While a number of parties had suggested the usage of PVC membrane for the waterproofing layer, this was initially not viewed positively as many of the available material choices were either too opaque or too transparent to create the effect the design team desired. Eventually, a relatively new translucent PVC product from Japan was proposed and reviewed in a separate mockup. While the light effect was different from that created by the polycarbonate panels, the shadows cast by the bamboo panels on the PVC membrane were still quite striking. Most importantly, the PVC option offered a number of advantages: since pieces of the material could be heat-welded together with special equipment, the entire waterproofing layer between two rafters could be a single continuous piece of membrane from east to west with only a few seams. The seams could be located above the purlins and would be completely invisible from beneath. To fix the membrane to the structure, the fabricator devised a continuous aluminum extrusion that attached to the top of the rafter. This extrusion accommodated the tensioners that would keep the membrane tight and waterproof and incorporated a continuous track that would hold the panel supporters without penetrating the extrusion, maintaining the watertightness of the system.
The roof membrane was produced by a specialized fabricator located south of Milan. The PVC arrived on site in thirty-four continuous bands (matching the unfolded roof geometry), and were installed from north to the south in twenty days.
The final component of the roof construction was the assembly and installation of the bamboo roof panels and supporters. The information produced by Link-Arc (the panel shop drawings and the detailed digital models of both the supporters and the panels) were central to this process.
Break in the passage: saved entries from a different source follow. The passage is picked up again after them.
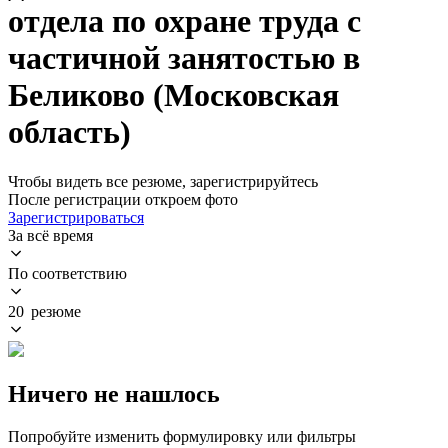
отдела по охране труда с
частичной занятостью в
Беликово (Московская
область)
Чтобы видеть все резюме, зарегистрируйтесь
После регистрации откроем фото
Зарегистрироваться
За всё время
По соответствию
20 резюме
Ничего не нашлось
Попробуйте изменить формулировку или фильтры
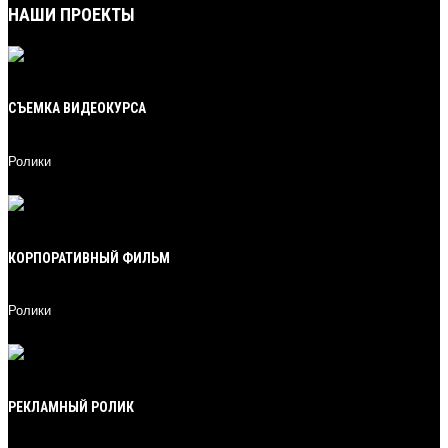
НАШИ ПРОЕКТЫ
СЪЕМКА ВИДЕОКУРСА
Ролики
21
КОРПОРАТИВНЫЙ ФИЛЬМ
Ролики
20
РЕКЛАМНЫЙ РОЛИК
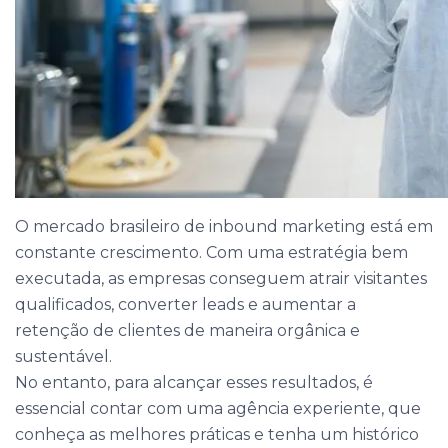
O mercado brasileiro de inbound marketing está em
constante crescimento. Com uma estratégia bem
executada, as empresas conseguem atrair visitantes
qualificados, converter leads e aumentar a
retenção de clientes de maneira orgânica e
sustentável.
No entanto, para alcançar esses resultados, é
essencial contar com uma agência experiente, que
conheça as melhores práticas e tenha um histórico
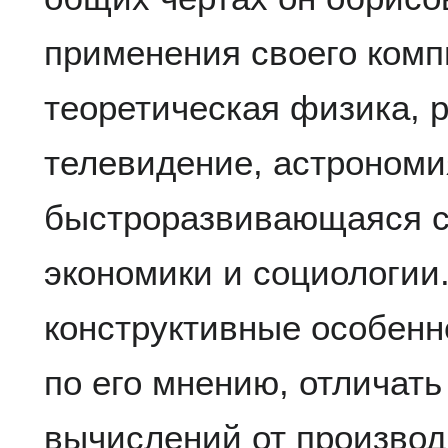
применения своего комп
теоретическая физика, 
телевидение, астрономия
быстроразвивающаяся с
экономики и социологии
конструктивные особенн
по его мнению, отличат
вычислений от производ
Bamboo panels being installed on the China Pavilion roof.
The bamboo strips and the aluminum frames for the China Pavilion’s roof panels were fabricated in China from Link-Arc’s shop drawings and shipped to Torino for assembly. The contractor used Excel to extract geometric information and component quantities from the master digital model to produce the supporters.
While the panels and supporters were being assembled, Link-Arc and the general contractor created a set of drawings to guide the panel installation. A separate sheet detailing the fixing procedure for every single panel was produced, ultimately numbering over a thousand. The drawings showed the installers how each panel was oriented relative to the roof structure, how it attached to the roof supporters, and where panel-to-panel connections had to be made. These drawings proved invaluable to the process, as the roof panels were installed very quickly.
A construction phasing drawing detailing the installation sequence for the pavilion roof structure.
At the peak of the installation process, the local construction team placed over fifty panels per day. The installers worked in two directions, placing panels from the north and from the south. The rapid-fire process required a highly coordinated logistical effort. Link-Arc and the contractor located an architect and engineer on site, both dedicated solely to ensuring that the correct panel was at the pickup location at the right time. With over a thousand panels and a very constricted construction site with very little room to work, this was a complicated effort. At the peak of construction, one panel was hoisted to the roof by a crane every twenty minutes. Once the panel was on the roof, two installers captured the panel, maneuvered it into place, and secured it to the supporters using the panel installation drawings as a guide. All of the panels—one thousand and fifty-two pieces —were installed in thirty days.